NAIROBI, Kenya, Jan 5 – The effects of a strengthening shilling in December and lower food prices could see inflation rates come down this year, according to banking industry executives.
Last year inflation soared each month almost hitting a rate of 20 percent that was primarily attributed to skyrocketing food and fuel prices.
“If the Central Bank was able to stabilise the exchange rate what we shall see quickly is inflation coming down. Food prices have started going down globally. Because the economists take between three and four months to adjust, by March inflation will be fairly well managed,” Equity Bank Managing Director James Mwangi said.
The Central Bank’s intervention to raise the Central Bank Rate (CBR) to the current 18 percent, proved to help stabilise the shilling from a historic low of Sh107 to the dollar to the present level of Sh86.

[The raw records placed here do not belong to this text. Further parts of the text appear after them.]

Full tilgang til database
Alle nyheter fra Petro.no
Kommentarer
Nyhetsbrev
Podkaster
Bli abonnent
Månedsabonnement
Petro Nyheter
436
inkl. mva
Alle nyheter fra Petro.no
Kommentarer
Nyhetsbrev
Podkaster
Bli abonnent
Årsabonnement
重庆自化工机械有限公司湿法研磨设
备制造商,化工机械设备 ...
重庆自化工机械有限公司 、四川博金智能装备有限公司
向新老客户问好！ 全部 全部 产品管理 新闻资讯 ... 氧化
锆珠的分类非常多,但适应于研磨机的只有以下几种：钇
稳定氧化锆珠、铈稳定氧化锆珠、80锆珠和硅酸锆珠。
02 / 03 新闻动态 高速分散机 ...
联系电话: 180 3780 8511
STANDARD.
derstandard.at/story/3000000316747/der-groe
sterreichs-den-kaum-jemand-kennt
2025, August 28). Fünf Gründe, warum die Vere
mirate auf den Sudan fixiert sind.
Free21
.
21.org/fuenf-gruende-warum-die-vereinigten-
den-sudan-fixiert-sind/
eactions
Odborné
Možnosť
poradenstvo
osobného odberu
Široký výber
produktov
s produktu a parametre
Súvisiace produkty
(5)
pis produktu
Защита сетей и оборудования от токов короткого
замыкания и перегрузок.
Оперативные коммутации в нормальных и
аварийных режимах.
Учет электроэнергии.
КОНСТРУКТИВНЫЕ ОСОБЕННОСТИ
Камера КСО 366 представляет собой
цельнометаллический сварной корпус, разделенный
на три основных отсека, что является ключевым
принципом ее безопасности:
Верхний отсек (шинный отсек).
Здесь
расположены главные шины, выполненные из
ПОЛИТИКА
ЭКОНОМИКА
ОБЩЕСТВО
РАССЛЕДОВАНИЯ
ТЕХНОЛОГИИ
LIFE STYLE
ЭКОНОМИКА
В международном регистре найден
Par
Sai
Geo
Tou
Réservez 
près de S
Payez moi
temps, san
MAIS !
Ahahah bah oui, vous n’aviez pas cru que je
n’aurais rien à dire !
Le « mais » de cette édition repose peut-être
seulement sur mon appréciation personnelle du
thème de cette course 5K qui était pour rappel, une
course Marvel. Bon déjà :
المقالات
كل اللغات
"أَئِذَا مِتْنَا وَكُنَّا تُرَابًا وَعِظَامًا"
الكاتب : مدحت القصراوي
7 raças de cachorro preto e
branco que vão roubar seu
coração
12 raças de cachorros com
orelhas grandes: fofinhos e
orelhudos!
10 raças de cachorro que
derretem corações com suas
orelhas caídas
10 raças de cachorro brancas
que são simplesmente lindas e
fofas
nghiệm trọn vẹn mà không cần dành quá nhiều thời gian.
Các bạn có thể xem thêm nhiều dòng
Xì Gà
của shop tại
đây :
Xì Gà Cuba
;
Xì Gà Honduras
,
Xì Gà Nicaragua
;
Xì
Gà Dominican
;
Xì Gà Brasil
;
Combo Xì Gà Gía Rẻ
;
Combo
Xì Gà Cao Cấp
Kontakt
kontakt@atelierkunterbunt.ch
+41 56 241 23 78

With price reductions in energy and fuel expected in the coming months, Mwangi adds that this should ease the cost of living for Kenyans.
“Kenya Power has already promised they will remove Sh5 per unit of electricity consumption because they are using hydro power. The next consignment of oil to be imported will be imported at Sh85 per dollar that provides us an opportunity to reduce another Sh10 to Sh15 per litre,” he said.
In December last year inflation came in at 18.93 percent, falling marginally for the first time in over a year, which market analysts predict will help reduce interest rates soon.
The research team at the Standard Investment Bank predict rates could start coming down in the coming months on the back of lower inflation numbers with a gradual cut expected by no later than May of this year.
However ahead of the Monetary Policy Committee (MPC) meeting set for January 11, they expect the benchmark rate to remain unchanged at 18 percent.
“It’s become a catch 22 situation on the interest rate front. We’ve seen some pretty high rates in the recent past. The government has been taking 91-day, 182-day papers at 20 plus in recent days, and there’s a feeling that also interest rates might peak at these levels,” Head of Trading at the Commercial Bank of Africa Duncan Kinuthia said.
Factors such as the upcoming elections and implementation of the Constitution, Kinuthia adds, will put considerable pressure on interest rates especially with the need to fund elections.
“We expect relatively high interest rates as compared to before, but I don’t expect us to go to those very low levels that we saw late last year. We could trade between 15 to 25 percent on the money market,” he said.
However, with the government diversifying its borrowing methods moving from dependence on domestic borrowing and looking at subordinated loans, Kinuthia said this might take pressure off interest rates moving forward.